= DATA =

=======

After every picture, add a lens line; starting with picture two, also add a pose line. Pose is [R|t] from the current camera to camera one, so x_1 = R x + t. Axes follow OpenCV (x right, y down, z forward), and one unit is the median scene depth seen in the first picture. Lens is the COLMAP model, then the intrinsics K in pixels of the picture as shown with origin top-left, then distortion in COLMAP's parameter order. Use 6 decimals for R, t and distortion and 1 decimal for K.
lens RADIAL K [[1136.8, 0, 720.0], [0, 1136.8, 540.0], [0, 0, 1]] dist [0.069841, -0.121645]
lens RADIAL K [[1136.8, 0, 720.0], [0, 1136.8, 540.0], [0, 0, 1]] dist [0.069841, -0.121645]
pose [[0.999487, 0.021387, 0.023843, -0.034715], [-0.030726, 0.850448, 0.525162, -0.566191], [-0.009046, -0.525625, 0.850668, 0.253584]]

=======

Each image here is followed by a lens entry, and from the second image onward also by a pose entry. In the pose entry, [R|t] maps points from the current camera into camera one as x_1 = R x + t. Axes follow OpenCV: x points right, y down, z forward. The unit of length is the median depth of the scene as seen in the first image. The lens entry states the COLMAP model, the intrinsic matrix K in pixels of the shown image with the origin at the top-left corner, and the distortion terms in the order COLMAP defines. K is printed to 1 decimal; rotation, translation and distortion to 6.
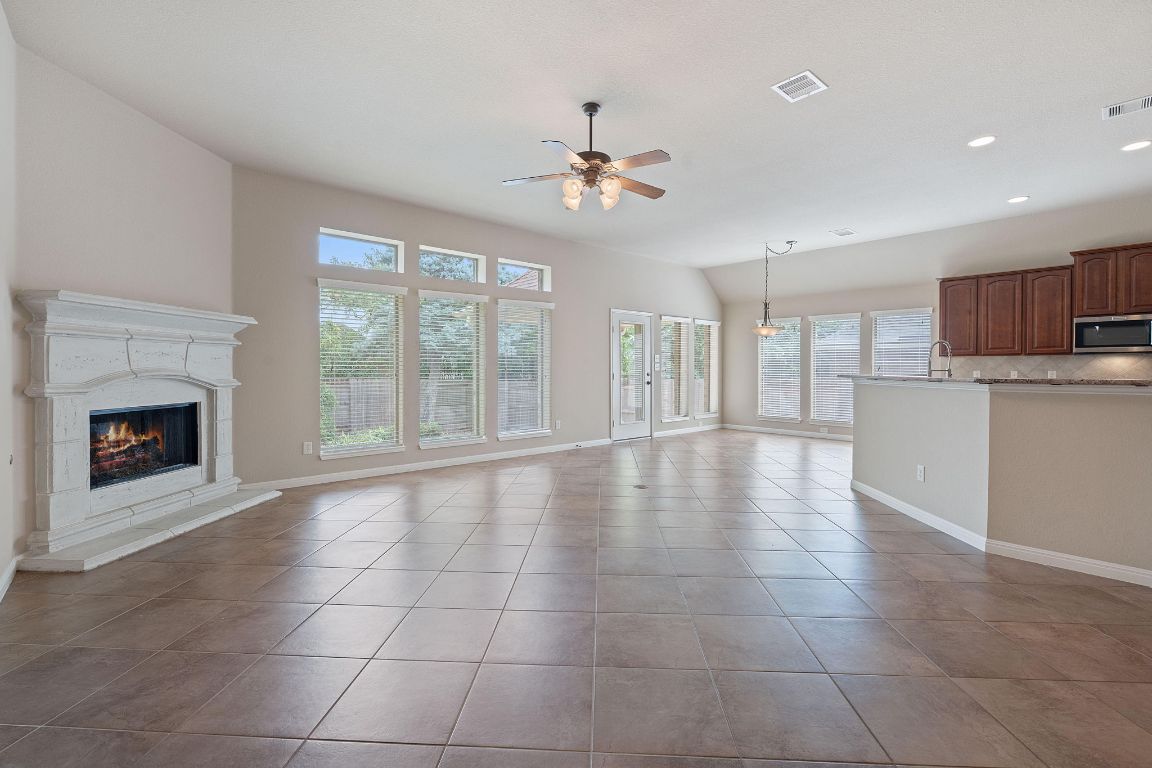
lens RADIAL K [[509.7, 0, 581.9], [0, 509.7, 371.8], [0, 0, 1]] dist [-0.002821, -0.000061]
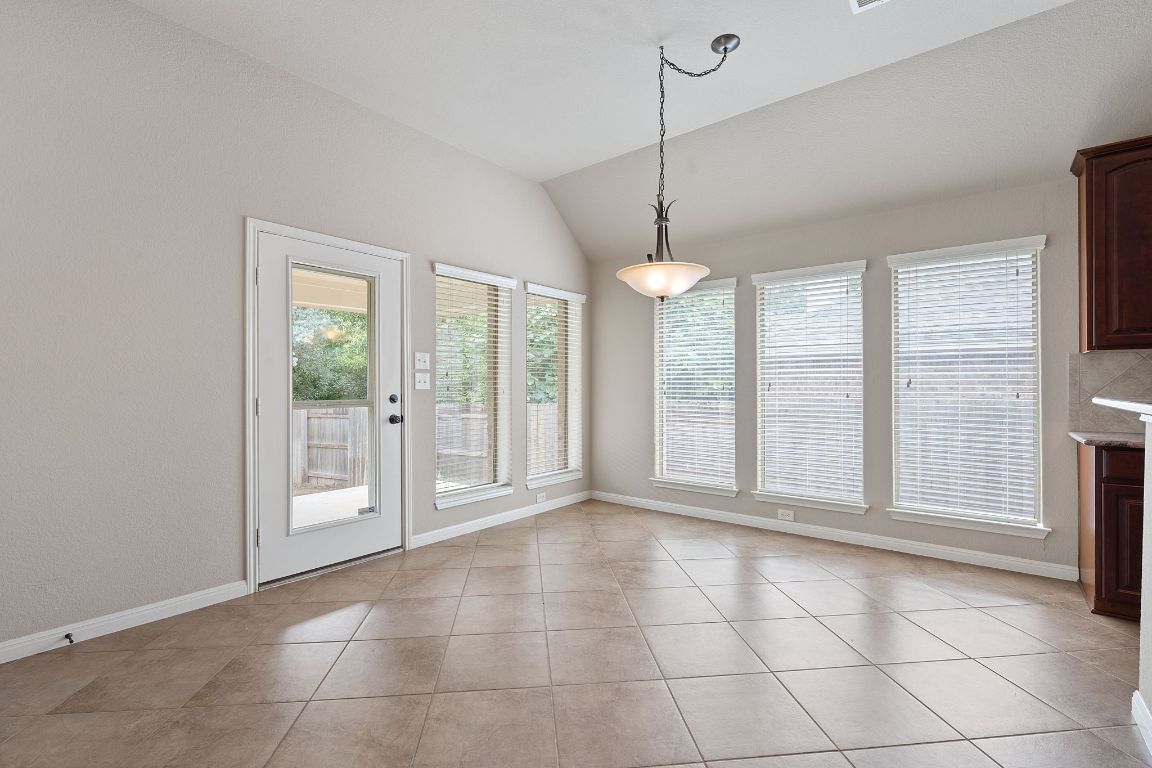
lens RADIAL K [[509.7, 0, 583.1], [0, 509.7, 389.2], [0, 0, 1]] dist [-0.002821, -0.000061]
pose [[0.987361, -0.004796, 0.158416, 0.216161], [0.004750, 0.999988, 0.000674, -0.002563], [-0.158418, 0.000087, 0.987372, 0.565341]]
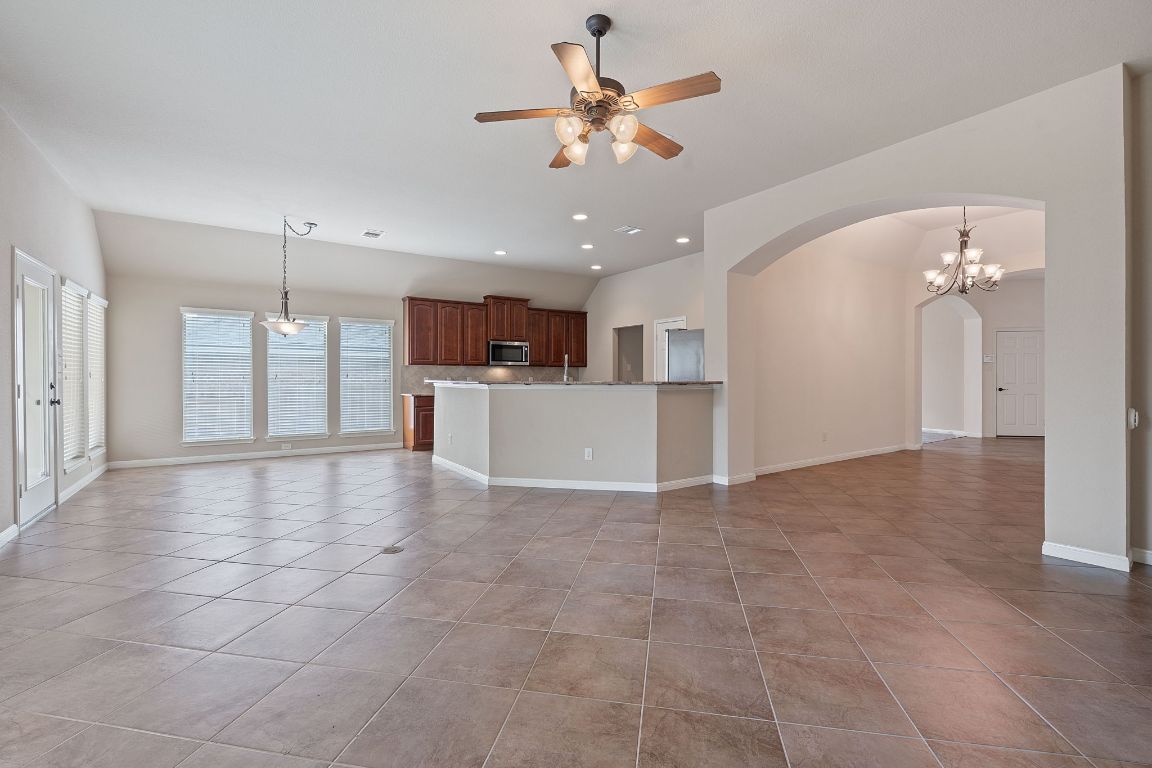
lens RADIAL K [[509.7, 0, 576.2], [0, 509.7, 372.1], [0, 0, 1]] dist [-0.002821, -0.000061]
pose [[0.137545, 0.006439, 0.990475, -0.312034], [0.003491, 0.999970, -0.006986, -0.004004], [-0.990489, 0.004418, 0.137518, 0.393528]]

=======

= WORK ORDER =
Change "entry" to "line" in the part of the material that opens with the line containing "Each image here" and closes with the line containing "0.004418, 0.137518, 0.393528]]", and give that part again with nothing else altered. Leave the pictures out of your answer.

= RESULT FOR THIS TASK =
Each image here is followed by a lens line, and from the second image onward also by a pose line. In the pose line, [R|t] maps points from the current camera into camera one as x_1 = R x + t. Axes follow OpenCV: x points right, y down, z forward. The unit of length is the median depth of the scene as seen in the first image. The lens line states the COLMAP model, the intrinsic matrix K in pixels of the shown image with the origin at the top-left corner, and the distortion terms in the order COLMAP defines. K is printed to 1 decimal; rotation, translation and distortion to 6.
lens RADIAL K [[509.7, 0, 581.9], [0, 509.7, 371.8], [0, 0, 1]] dist [-0.002821, -0.000061]
lens RADIAL K [[509.7, 0, 583.1], [0, 509.7, 389.2], [0, 0, 1]] dist [-0.002821, -0.000061]
pose [[0.987361, -0.004796, 0.158416, 0.216161], [0.004750, 0.999988, 0.000674, -0.002563], [-0.158418, 0.000087, 0.987372, 0.565341]]
lens RADIAL K [[509.7, 0, 576.2], [0, 509.7, 372.1], [0, 0, 1]] dist [-0.002821, -0.000061]
pose [[0.137545, 0.006439, 0.990475, -0.312034], [0.003491, 0.999970, -0.006986, -0.004004], [-0.990489, 0.004418, 0.137518, 0.393528]]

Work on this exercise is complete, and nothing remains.